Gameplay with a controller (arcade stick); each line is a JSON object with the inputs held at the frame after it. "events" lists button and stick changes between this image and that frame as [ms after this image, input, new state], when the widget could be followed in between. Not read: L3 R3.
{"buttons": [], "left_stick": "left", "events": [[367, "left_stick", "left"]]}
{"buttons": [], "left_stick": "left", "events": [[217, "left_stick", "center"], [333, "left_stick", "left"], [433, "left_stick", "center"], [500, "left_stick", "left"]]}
+ + + + +
The response should be an exact repeat of the data above.

Gameplay with a controller (arcade stick); each line is a JSON object with the inputs held at the frame after it. "events" lists button and stick changes between this image and that frame as [ms after this image, input, new state], when the widget could be followed in between. Not read: L3 R3.
{"buttons": [], "left_stick": "left", "events": [[367, "left_stick", "left"]]}
{"buttons": [], "left_stick": "left", "events": [[217, "left_stick", "center"], [333, "left_stick", "left"], [433, "left_stick", "center"], [500, "left_stick", "left"]]}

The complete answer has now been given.